Foto: reprodução de redes sociais
Maria Costa

Dezenove horas, saí de um plantão extenuante numa emergência na Zona Oeste, eu e uma colega olhamos o aplicativo para ver qual dos caminhos para o Centro tinha menos trânsito: Avenida Brasil sem engarrafamento. Sem pensar duas vezes, escolhemos esse caminho, desejando chegar o mais rapidamente possível em casa e descansar o corpo cansado de 12 horas de trabalho.

Já quase no meio do caminho, poucos quilômetros depois de Guadalupe, vejo um carro virando na contramão numa saída da Brasil, comento com a minha colega: “a quantidade de loucos que dirige é impressionante, não sei como não tem mais acidentes”. Mal terminei de fechar a boca, vi a cena que me fez entender que não era nenhum tipo de loucura o que fez alguém tentar sair na contramão na Avenida Brasil, mas desespero. Na minha frente, todos pararam, várias pessoas saíam rapidamente dos carros e procuravam abrigo na mureta da estrada. Escuto aquele estalido seco, que parece o estouro de uma pipoca, mas muito mais alto, bem perto. Estávamos no meio do tiroteio entre polícia e traficantes na Avenida Brasil, à noite, no escuro.

Nos agachávamos o máximo possível dentro do carro, enquanto ouvíamos as sequências de tiros cada vez mais perto. A minha colega começou a chorar e a dizer repetidamente “eu não quero morrer”. “Não vamos morrer” – eu respondia –, vai ficar tudo bem”. Não que eu acreditasse firmemente nisso, mas não queria eu mesma entrar em pânico.

Houve uma breve suspensão do som de tiros, levantei cuidadosamente a cabeça para ver o que estava acontecendo. Então, entendi por que muita gente tinha saído do carro. Um moço jovem se esgueirava entre os carros com um fuzil na mão, parou atrás de um deles e apoiou o fuzil apontando para o outro lado da avenida. Me abaixei imediatamente, no mesmo momento em que o som de tiros recomeçou. Passaram intermináveis minutos de tiroteio intenso. Até que veio o silêncio, as pessoas que estavam na mureta começaram a se levantar com medo e depois correram rapidamente para os carros. “Vamos! Vamos meter o pé rápido!”

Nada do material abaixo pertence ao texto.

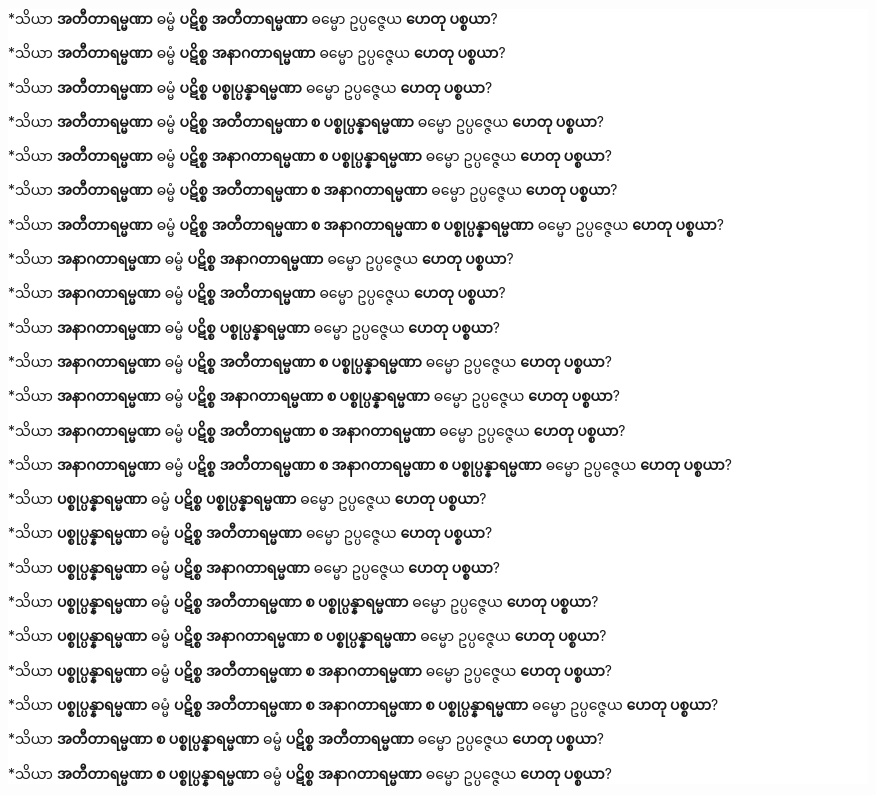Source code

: 
   *သိယာ **အတီတာရမ္မဏာ** ဓမ္မံ **ပဋိစ္စ** **အတီတာရမ္မဏာ** ဓမ္မော ဥပ္ပဇ္ဇေယ **ဟေတု ပစ္စယာ**?

   *သိယာ **အတီတာရမ္မဏာ** ဓမ္မံ **ပဋိစ္စ** **အနာဂတာရမ္မဏာ** ဓမ္မော ဥပ္ပဇ္ဇေယ **ဟေတု ပစ္စယာ**?

   *သိယာ **အတီတာရမ္မဏာ** ဓမ္မံ **ပဋိစ္စ** **ပစ္စုပ္ပန္နာရမ္မဏာ** ဓမ္မော ဥပ္ပဇ္ဇေယ **ဟေတု ပစ္စယာ**?

   *သိယာ **အတီတာရမ္မဏာ** ဓမ္မံ **ပဋိစ္စ** **အတီတာရမ္မဏာ စ ပစ္စုပ္ပန္နာရမ္မဏာ** ဓမ္မော ဥပ္ပဇ္ဇေယ **ဟေတု ပစ္စယာ**?

   *သိယာ **အတီတာရမ္မဏာ** ဓမ္မံ **ပဋိစ္စ** **အနာဂတာရမ္မဏာ စ ပစ္စုပ္ပန္နာရမ္မဏာ** ဓမ္မော ဥပ္ပဇ္ဇေယ **ဟေတု ပစ္စယာ**?

   *သိယာ **အတီတာရမ္မဏာ** ဓမ္မံ **ပဋိစ္စ** **အတီတာရမ္မဏာ စ အနာဂတာရမ္မဏာ** ဓမ္မော ဥပ္ပဇ္ဇေယ **ဟေတု ပစ္စယာ**?

   *သိယာ **အတီတာရမ္မဏာ** ဓမ္မံ **ပဋိစ္စ** **အတီတာရမ္မဏာ စ အနာဂတာရမ္မဏာ စ ပစ္စုပ္ပန္နာရမ္မဏာ** ဓမ္မော ဥပ္ပဇ္ဇေယ **ဟေတု ပစ္စယာ**?

   *သိယာ **အနာဂတာရမ္မဏာ** ဓမ္မံ **ပဋိစ္စ** **အနာဂတာရမ္မဏာ** ဓမ္မော ဥပ္ပဇ္ဇေယ **ဟေတု ပစ္စယာ**?

   *သိယာ **အနာဂတာရမ္မဏာ** ဓမ္မံ **ပဋိစ္စ** **အတီတာရမ္မဏာ** ဓမ္မော ဥပ္ပဇ္ဇေယ **ဟေတု ပစ္စယာ**?

   *သိယာ **အနာဂတာရမ္မဏာ** ဓမ္မံ **ပဋိစ္စ** **ပစ္စုပ္ပန္နာရမ္မဏာ** ဓမ္မော ဥပ္ပဇ္ဇေယ **ဟေတု ပစ္စယာ**?

   *သိယာ **အနာဂတာရမ္မဏာ** ဓမ္မံ **ပဋိစ္စ** **အတီတာရမ္မဏာ စ ပစ္စုပ္ပန္နာရမ္မဏာ** ဓမ္မော ဥပ္ပဇ္ဇေယ **ဟေတု ပစ္စယာ**?

   *သိယာ **အနာဂတာရမ္မဏာ** ဓမ္မံ **ပဋိစ္စ** **အနာဂတာရမ္မဏာ စ ပစ္စုပ္ပန္နာရမ္မဏာ** ဓမ္မော ဥပ္ပဇ္ဇေယ **ဟေတု ပစ္စယာ**?

   *သိယာ **အနာဂတာရမ္မဏာ** ဓမ္မံ **ပဋိစ္စ** **အတီတာရမ္မဏာ စ အနာဂတာရမ္မဏာ** ဓမ္မော ဥပ္ပဇ္ဇေယ **ဟေတု ပစ္စယာ**?

   *သိယာ **အနာဂတာရမ္မဏာ** ဓမ္မံ **ပဋိစ္စ** **အတီတာရမ္မဏာ စ အနာဂတာရမ္မဏာ စ ပစ္စုပ္ပန္နာရမ္မဏာ** ဓမ္မော ဥပ္ပဇ္ဇေယ **ဟေတု ပစ္စယာ**?

   *သိယာ **ပစ္စုပ္ပန္နာရမ္မဏာ** ဓမ္မံ **ပဋိစ္စ** **ပစ္စုပ္ပန္နာရမ္မဏာ** ဓမ္မော ဥပ္ပဇ္ဇေယ **ဟေတု ပစ္စယာ**?

   *သိယာ **ပစ္စုပ္ပန္နာရမ္မဏာ** ဓမ္မံ **ပဋိစ္စ** **အတီတာရမ္မဏာ** ဓမ္မော ဥပ္ပဇ္ဇေယ **ဟေတု ပစ္စယာ**?

   *သိယာ **ပစ္စုပ္ပန္နာရမ္မဏာ** ဓမ္မံ **ပဋိစ္စ** **အနာဂတာရမ္မဏာ** ဓမ္မော ဥပ္ပဇ္ဇေယ **ဟေတု ပစ္စယာ**?

   *သိယာ **ပစ္စုပ္ပန္နာရမ္မဏာ** ဓမ္မံ **ပဋိစ္စ** **အတီတာရမ္မဏာ စ ပစ္စုပ္ပန္နာရမ္မဏာ** ဓမ္မော ဥပ္ပဇ္ဇေယ **ဟေတု ပစ္စယာ**?

   *သိယာ **ပစ္စုပ္ပန္နာရမ္မဏာ** ဓမ္မံ **ပဋိစ္စ** **အနာဂတာရမ္မဏာ စ ပစ္စုပ္ပန္နာရမ္မဏာ** ဓမ္မော ဥပ္ပဇ္ဇေယ **ဟေတု ပစ္စယာ**?

   *သိယာ **ပစ္စုပ္ပန္နာရမ္မဏာ** ဓမ္မံ **ပဋိစ္စ** **အတီတာရမ္မဏာ စ အနာဂတာရမ္မဏာ** ဓမ္မော ဥပ္ပဇ္ဇေယ **ဟေတု ပစ္စယာ**?

   *သိယာ **ပစ္စုပ္ပန္နာရမ္မဏာ** ဓမ္မံ **ပဋိစ္စ** **အတီတာရမ္မဏာ စ အနာဂတာရမ္မဏာ စ ပစ္စုပ္ပန္နာရမ္မဏာ** ဓမ္မော ဥပ္ပဇ္ဇေယ **ဟေတု ပစ္စယာ**?

   *သိယာ **အတီတာရမ္မဏာ စ ပစ္စုပ္ပန္နာရမ္မဏာ** ဓမ္မံ **ပဋိစ္စ** **အတီတာရမ္မဏာ** ဓမ္မော ဥပ္ပဇ္ဇေယ **ဟေတု ပစ္စယာ**?

   *သိယာ **အတီတာရမ္မဏာ စ ပစ္စုပ္ပန္နာရမ္မဏာ** ဓမ္မံ **ပဋိစ္စ** **အနာဂတာရမ္မဏာ** ဓမ္မော ဥပ္ပဇ္ဇေယ **ဟေတု ပစ္စယာ**?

Cheguei em casa viva e sem ferimentos, algo que deveria ser normal e inquestionável, mas, em meio ao Estado de Exceção do Rio, não é. Fui procurar notícias para entender o que tinha acontecido. “Avenida Brasil é fechada durante tiroteio; ação da PM destruiu estrutura de baile na rua em Vigário Geral. Ocorrência policial ocorreu no fim da tarde de sexta na altura de Parada de Lucas. Segundo investigação, festa comemoraria 15 anos de ocupação da região por facção criminosa.”

A PM achou por bem colocar centenas de pessoas, que voltavam do trabalho, em risco num tiroteio no meio da Avenida Brasil, ao final do dia, numa sexta à noite para destruir uma estrutura onde teria um baile. É de uma irracionalidade sem limites. O suposto governo que supostamente deveria proteger a população é o que deliberadamente a coloca em risco em nome de uma guerra inglória. Uma guerra que decorre há mais de 30 anos e nem de longe acabou com o tráfico de drogas, e com certeza a destruição de um baile de favela também não vai mudar nada.

E o que fizeram na Brasil é o que fazem todos os dias nas periferias e favelas do Rio, colocam em risco milhares de pessoas, trabalhadores, idosos e crianças. Fora dos cartões postais da Zona Sul, o Rio vive uma guerra, o Estado demonstra a sua verdadeira e sangrenta face, a do gendarme que protege os interesses dos bilionários da Zona Sul à custa da vida dos trabalhadores pobres.

Como escrevi num artigo anterior, Bolsonaro e Cláudio Castro são os atuais mandantes dessa política de terror nas periferias. Mas a história não começou agora: “essa política oficial de extermínio encontrou solo fértil no Rio por conta das políticas de “segurança” dos últimos 20 anos que na prática tornaram as favelas do Rio num território de Estado de Exceção. A aprovação da Lei Antidrogas e do uso recorrente da Garantia da Lei e da Ordem no Rio e da ocupação militar sancionadas constantemente pelos governos do PT consolidaram a ideologia da criminalização da pobreza e da autorização do Estado para matar na favela.” Bom, como eu mesma testemunhei ontem, não só na favela.